[Provided data — start]

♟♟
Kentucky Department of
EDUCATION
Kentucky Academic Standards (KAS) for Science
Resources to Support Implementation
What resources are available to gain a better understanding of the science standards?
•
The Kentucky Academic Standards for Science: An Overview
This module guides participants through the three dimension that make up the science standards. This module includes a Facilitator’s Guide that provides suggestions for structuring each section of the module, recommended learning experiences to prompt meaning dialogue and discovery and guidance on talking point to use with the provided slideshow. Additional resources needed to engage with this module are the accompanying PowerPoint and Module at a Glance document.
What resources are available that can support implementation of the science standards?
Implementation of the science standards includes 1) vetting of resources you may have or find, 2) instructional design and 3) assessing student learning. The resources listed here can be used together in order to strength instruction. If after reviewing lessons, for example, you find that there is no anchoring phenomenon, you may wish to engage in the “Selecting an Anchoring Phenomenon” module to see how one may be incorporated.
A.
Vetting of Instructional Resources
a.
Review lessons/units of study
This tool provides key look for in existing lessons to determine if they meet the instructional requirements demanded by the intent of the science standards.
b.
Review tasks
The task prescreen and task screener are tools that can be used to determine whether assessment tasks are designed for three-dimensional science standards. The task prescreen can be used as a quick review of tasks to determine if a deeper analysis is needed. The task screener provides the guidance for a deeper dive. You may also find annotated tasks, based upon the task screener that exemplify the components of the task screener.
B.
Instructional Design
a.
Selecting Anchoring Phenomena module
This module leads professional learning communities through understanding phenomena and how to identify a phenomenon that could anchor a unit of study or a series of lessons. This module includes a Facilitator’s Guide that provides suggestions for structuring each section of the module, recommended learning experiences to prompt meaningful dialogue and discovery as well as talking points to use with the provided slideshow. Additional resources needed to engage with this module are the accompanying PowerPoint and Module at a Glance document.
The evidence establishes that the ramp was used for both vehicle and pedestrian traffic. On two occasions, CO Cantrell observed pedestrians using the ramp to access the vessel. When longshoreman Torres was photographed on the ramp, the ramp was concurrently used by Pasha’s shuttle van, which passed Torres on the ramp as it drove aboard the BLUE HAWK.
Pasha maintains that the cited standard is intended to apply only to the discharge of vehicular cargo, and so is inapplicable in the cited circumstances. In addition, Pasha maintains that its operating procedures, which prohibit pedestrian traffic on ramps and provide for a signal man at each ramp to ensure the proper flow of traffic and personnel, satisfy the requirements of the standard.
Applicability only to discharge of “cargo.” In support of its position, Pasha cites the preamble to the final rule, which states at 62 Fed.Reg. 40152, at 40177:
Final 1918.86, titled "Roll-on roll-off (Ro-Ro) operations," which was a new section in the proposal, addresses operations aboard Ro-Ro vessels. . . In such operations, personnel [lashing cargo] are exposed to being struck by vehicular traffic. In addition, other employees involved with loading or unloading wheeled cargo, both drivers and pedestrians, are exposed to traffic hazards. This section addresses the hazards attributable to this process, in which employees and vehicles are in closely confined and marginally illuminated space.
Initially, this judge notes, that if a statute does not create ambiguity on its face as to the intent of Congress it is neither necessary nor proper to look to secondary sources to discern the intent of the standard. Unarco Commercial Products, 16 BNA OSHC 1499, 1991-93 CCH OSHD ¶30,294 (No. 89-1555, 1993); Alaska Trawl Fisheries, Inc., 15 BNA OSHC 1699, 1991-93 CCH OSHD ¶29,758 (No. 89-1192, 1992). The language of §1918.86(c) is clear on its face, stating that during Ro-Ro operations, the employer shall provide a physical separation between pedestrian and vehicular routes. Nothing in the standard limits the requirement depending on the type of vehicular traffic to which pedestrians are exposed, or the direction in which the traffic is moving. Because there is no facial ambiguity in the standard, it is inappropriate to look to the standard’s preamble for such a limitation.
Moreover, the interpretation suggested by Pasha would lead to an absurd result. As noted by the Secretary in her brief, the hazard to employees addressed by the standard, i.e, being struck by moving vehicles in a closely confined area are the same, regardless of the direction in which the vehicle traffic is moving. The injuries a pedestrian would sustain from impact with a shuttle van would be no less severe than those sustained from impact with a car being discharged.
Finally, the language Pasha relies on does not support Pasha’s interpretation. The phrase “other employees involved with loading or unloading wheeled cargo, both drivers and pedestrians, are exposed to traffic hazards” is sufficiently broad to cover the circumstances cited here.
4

[Provided data — finish]

Task prompt — Extract every record. Keep wording exact.

Exercise answer —
♟♟
Kentucky Department of
EDUCATION
Kentucky Academic Standards (KAS) for Science
Resources to Support Implementation
What resources are available to gain a better understanding of the science standards?
•
The Kentucky Academic Standards for Science: An Overview
This module guides participants through the three dimension that make up the science standards. This module includes a Facilitator’s Guide that provides suggestions for structuring each section of the module, recommended learning experiences to prompt meaning dialogue and discovery and guidance on talking point to use with the provided slideshow. Additional resources needed to engage with this module are the accompanying PowerPoint and Module at a Glance document.
What resources are available that can support implementation of the science standards?
Implementation of the science standards includes 1) vetting of resources you may have or find, 2) instructional design and 3) assessing student learning. The resources listed here can be used together in order to strength instruction. If after reviewing lessons, for example, you find that there is no anchoring phenomenon, you may wish to engage in the “Selecting an Anchoring Phenomenon” module to see how one may be incorporated.
A.
Vetting of Instructional Resources
a.
Review lessons/units of study
This tool provides key look for in existing lessons to determine if they meet the instructional requirements demanded by the intent of the science standards.
b.
Review tasks
The task prescreen and task screener are tools that can be used to determine whether assessment tasks are designed for three-dimensional science standards. The task prescreen can be used as a quick review of tasks to determine if a deeper analysis is needed. The task screener provides the guidance for a deeper dive. You may also find annotated tasks, based upon the task screener that exemplify the components of the task screener.
B.
Instructional Design
a.
Selecting Anchoring Phenomena module
This module leads professional learning communities through understanding phenomena and how to identify a phenomenon that could anchor a unit of study or a series of lessons. This module includes a Facilitator’s Guide that provides suggestions for structuring each section of the module, recommended learning experiences to prompt meaningful dialogue and discovery as well as talking points to use with the provided slideshow. Additional resources needed to engage with this module are the accompanying PowerPoint and Module at a Glance document.
The evidence establishes that the ramp was used for both vehicle and pedestrian traffic. On two occasions, CO Cantrell observed pedestrians using the ramp to access the vessel. When longshoreman Torres was photographed on the ramp, the ramp was concurrently used by Pasha’s shuttle van, which passed Torres on the ramp as it drove aboard the BLUE HAWK.
Pasha maintains that the cited standard is intended to apply only to the discharge of vehicular cargo, and so is inapplicable in the cited circumstances. In addition, Pasha maintains that its operating procedures, which prohibit pedestrian traffic on ramps and provide for a signal man at each ramp to ensure the proper flow of traffic and personnel, satisfy the requirements of the standard.
Applicability only to discharge of “cargo.” In support of its position, Pasha cites the preamble to the final rule, which states at 62 Fed.Reg. 40152, at 40177:
Final 1918.86, titled "Roll-on roll-off (Ro-Ro) operations," which was a new section in the proposal, addresses operations aboard Ro-Ro vessels. . . In such operations, personnel [lashing cargo] are exposed to being struck by vehicular traffic. In addition, other employees involved with loading or unloading wheeled cargo, both drivers and pedestrians, are exposed to traffic hazards. This section addresses the hazards attributable to this process, in which employees and vehicles are in closely confined and marginally illuminated space.
Initially, this judge notes, that if a statute does not create ambiguity on its face as to the intent of Congress it is neither necessary nor proper to look to secondary sources to discern the intent of the standard. Unarco Commercial Products, 16 BNA OSHC 1499, 1991-93 CCH OSHD ¶30,294 (No. 89-1555, 1993); Alaska Trawl Fisheries, Inc., 15 BNA OSHC 1699, 1991-93 CCH OSHD ¶29,758 (No. 89-1192, 1992). The language of §1918.86(c) is clear on its face, stating that during Ro-Ro operations, the employer shall provide a physical separation between pedestrian and vehicular routes. Nothing in the standard limits the requirement depending on the type of vehicular traffic to which pedestrians are exposed, or the direction in which the traffic is moving. Because there is no facial ambiguity in the standard, it is inappropriate to look to the standard’s preamble for such a limitation.
Moreover, the interpretation suggested by Pasha would lead to an absurd result. As noted by the Secretary in her brief, the hazard to employees addressed by the standard, i.e, being struck by moving vehicles in a closely confined area are the same, regardless of the direction in which the vehicle traffic is moving. The injuries a pedestrian would sustain from impact with a shuttle van would be no less severe than those sustained from impact with a car being discharged.
Finally, the language Pasha relies on does not support Pasha’s interpretation. The phrase “other employees involved with loading or unloading wheeled cargo, both drivers and pedestrians, are exposed to traffic hazards” is sufficiently broad to cover the circumstances cited here.
4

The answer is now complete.